A nosotros eso de la tentación y el castigo mucho no nos interesaba, pero Teresa siempre quería saber:
—Y con la serpiente, ¿qué pasó?
—Dios le dijo: Maldita serás entre todas las bestias y entre todos los animales del campo. Sobre tu vientre te arrastrarás y comerás polvo todos los días de tu vida. ¡Y la muy sinvergüenza vino a esconderse al monte!
El cuento terminaba de golpe: con asombro en el rostro de los más pequeños y el murmullo entre los más grandes. Al seguir el camino, a nadie se le hubiera ocurrido apartarse de la abuela…
*
Por las tardes solía sentarme a su lado y observar cómo sus pequeñas y hábiles manos escardaban los vellones de oveja que la gente de campo le traía.

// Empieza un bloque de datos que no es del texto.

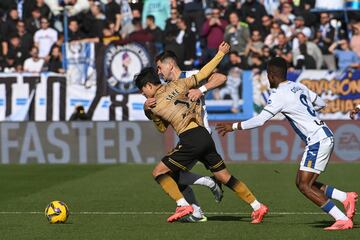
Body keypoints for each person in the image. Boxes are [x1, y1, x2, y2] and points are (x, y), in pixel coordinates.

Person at [216, 57, 357, 231]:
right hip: (324, 134)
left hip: (317, 140)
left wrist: (234, 126)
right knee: (303, 181)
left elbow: (261, 120)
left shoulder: (278, 95)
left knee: (305, 185)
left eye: (268, 75)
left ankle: (341, 219)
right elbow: (320, 103)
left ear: (272, 76)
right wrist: (305, 112)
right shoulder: (297, 86)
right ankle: (345, 197)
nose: (268, 79)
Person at [135, 42, 268, 223]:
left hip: (190, 139)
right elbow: (204, 73)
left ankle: (185, 205)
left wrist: (147, 110)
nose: (144, 96)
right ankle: (257, 206)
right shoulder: (180, 84)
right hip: (204, 135)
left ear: (149, 86)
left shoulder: (155, 103)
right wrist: (220, 53)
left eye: (143, 92)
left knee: (159, 173)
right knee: (224, 176)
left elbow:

Luego teñía la lana y tejía enormes mantas de color en el telar de madera que papá le había construido.
Nuestras charlas eran interminables y entre risas y cantos el sol caía sobre los médanos y la arena cambiaba de color:
En el telar de los sueños
Lana e historias se abrazan:
Lana e historias que abrigan
cuando la noche se calza
algún ponchito de estrellas
—tierra mapuche y cristiana—
que teje la abuela buena
mientras me cuida y me canta…
Pero no sólo de lana, telar y agujas sabían esas manos curtidas.
Una tarde vuelvo del colegio y la veo corriendo a uno de mis hermanos con una varilla en alto, de lo más amenazadora. Estaba muy enojada:
—¿Que pasó papá? —pregunto. Y él entre risas contesta:
—Mirá.
Mis hermanos le habían robado las enaguas del cordel donde secaba la ropa y las habían transformado en barriletes. Era difícil verla enojada, siempre parecía tener guardada una caricia tierna para cada uno de nosotros. Para mí que le dio como pudor…

*
Nos acompañó durante la niñez y la adolescencia.
—Estudien —nos decía. Honren a mamá y papá, que les dieron la vida. Sean humildes y respetuosos.
Nunca supo leer ni escribir.
—Que no se les haga costumbre buscar a Dios sólo cuando hay problemas. Él debe estar presente todos los días —decía.
Otro de sus lemas: “Haz el bien sin mirar a quién”.
Aún hoy cuando cierro los ojos puedo escucharla y añoro sus besos en la frente.
Todos los fines de año, hago papelitos con los niños de la familia y cuando llegan las 12 los quemamos en un pequeño fuego improvisado con maderitas. Destellos de luz alumbran el cielo, como en aquellas noches de junio. Y mi corazón se llena de estrellas.
Murió a los ciento cuatro años, dejando enormes enseñanzas a todos los que la conocimos. En su lápida figura la siguiente inscripción: “María Prhal, la abuela de todos”.